PASSAGE SÉLECTIONNÉ:

########

Algérie : Après l’anti-terrorisme, l’anti-corruption
Algérie - Bon élève du populisme national, l’ex-FIS a laissé un slogan dont il n’est pas l’auteur: « D’où vous vient cela ? ».
La formule a été heureuse parce qu’elle répondait à ce que les Algériens attendaient depuis presque l’indépendance: des comptes rendus sur le partage du butin de la guerre, celui du partage du pays et de son argent.
Aujourd’hui, sous une apparence beaucoup plus institutionnalisée, la formule revient. La mode politique du moment est au traitement spectaculaire et largement médiatisé des dossiers de corruption, de détournements et de dilapidations des biens publics.
D’une certaine manière, l’on pouvait s’y attendre: le terrorisme comme l’anti-terrorisme ayant épuisé ses cartouches comme argument de campagne, stratégie de visibilité, affiche de campagne électorale et moyen de rassembler les foules, il ne restait plus que le chapitre de la corruption.

########

DONNÉES PRÉSENTÉES:
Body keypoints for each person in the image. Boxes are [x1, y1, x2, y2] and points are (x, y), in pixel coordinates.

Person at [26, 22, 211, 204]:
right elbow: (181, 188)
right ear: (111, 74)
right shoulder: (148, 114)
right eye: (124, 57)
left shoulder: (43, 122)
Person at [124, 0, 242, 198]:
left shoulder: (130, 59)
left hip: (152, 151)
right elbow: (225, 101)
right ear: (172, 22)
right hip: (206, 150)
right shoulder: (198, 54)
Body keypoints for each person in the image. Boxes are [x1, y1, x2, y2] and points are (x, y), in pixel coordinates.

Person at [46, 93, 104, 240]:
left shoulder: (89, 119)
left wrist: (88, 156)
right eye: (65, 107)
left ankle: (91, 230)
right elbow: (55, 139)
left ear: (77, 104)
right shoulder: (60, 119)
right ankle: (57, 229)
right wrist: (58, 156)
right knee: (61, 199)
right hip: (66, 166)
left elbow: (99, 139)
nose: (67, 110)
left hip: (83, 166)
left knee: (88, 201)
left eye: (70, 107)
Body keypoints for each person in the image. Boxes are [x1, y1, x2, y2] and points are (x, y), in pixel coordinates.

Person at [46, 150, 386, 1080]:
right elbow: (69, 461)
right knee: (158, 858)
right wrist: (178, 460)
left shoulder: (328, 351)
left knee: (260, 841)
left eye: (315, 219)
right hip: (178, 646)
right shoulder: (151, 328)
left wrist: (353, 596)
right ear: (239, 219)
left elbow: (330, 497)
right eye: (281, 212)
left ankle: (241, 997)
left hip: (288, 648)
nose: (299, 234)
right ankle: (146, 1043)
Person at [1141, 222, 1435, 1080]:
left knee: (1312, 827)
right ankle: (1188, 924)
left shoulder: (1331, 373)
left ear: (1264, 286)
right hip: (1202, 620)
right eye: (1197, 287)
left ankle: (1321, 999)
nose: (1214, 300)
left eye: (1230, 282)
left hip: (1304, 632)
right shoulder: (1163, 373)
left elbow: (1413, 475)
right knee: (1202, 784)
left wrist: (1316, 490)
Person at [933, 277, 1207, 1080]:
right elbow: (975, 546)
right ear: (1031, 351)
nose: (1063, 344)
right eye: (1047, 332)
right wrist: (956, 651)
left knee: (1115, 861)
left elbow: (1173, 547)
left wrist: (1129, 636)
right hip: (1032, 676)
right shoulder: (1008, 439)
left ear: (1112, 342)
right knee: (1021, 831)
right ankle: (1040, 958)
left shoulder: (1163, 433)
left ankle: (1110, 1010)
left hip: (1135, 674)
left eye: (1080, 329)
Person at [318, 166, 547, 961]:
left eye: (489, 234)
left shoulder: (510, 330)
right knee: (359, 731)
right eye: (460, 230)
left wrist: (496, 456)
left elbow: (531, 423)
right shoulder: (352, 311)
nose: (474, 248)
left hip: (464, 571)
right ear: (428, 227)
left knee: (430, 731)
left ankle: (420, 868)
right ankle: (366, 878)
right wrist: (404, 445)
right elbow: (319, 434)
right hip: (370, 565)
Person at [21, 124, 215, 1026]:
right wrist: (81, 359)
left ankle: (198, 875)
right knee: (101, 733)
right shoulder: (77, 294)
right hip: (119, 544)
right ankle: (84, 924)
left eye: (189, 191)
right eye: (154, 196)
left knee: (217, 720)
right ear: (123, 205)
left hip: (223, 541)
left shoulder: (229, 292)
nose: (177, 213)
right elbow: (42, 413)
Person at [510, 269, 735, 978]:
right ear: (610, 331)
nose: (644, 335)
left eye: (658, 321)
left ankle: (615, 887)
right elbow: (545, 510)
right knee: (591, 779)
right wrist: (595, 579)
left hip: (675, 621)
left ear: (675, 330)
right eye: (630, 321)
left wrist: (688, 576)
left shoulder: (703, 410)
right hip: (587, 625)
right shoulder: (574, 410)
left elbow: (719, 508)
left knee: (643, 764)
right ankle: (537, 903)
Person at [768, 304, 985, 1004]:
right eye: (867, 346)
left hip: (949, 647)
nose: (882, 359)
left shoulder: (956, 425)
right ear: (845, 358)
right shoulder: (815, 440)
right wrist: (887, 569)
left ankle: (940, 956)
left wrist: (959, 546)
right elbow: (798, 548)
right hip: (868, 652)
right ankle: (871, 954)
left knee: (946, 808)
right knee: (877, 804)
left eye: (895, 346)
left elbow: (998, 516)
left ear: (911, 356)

########

TRAVAIL À RÉALISER:
Prolongez le passage sur la lutte contre la corruption en Algérie à partir de sa dernière phrase. La consultation des items n'est pas requise.

RÉPONSE:
Et c’est donc autour de la lutte contre la corruption que s’organise aujourd’hui le discours politique ambiant qui a compris que le « sécuritaire » ne suffit plus. Ce sont donc les procès des banques, ceux des comités de marchés et ceux des chantiers publics qui peuvent vendre les candidatures ou, au moins, les prolongations de mandats.
L’injection de budgets faramineux pour assurer la relance de l’économie du pays et la nécessité d’assainir les canaux de ventilation des enveloppes pour réduire le pourcentage de la « main gauche », expliquent certes la chasse aux coupables, mais ne suffisent pas à en expliquer la vigueur et l’audace.
Il faut une raison bien politique pour en justifier le calendrier, l’opportunité et l’étalage peu traditionnel des noms et prénoms des grosses fortunes et de quelques hauts cadres que l’Etat semble avoir lâchés pour mieux s’en dissocier. La vague est à prendre soit comme un sursaut bénin, soit comme une guerre de groupes, soit comme une purge massive. Elle ira crescendo avec sa marge d’erreurs, de règlements de comptes, de hâtes catastrophiques et de verdicts justifiés au vu du crime commis.
Elle n’échappera pas donc ni au scepticisme « national » qui a déjà consommé ce genre de fruits de saison fournis par chaque équipe qui a eu à gérer le pays, ni au fatalisme collectif qui croit que justice sera faite le jour où le procès osera remonter aux premières années de l’indépendance pour convoquer jusqu’à ceux qui sont morts pour régler la « question ».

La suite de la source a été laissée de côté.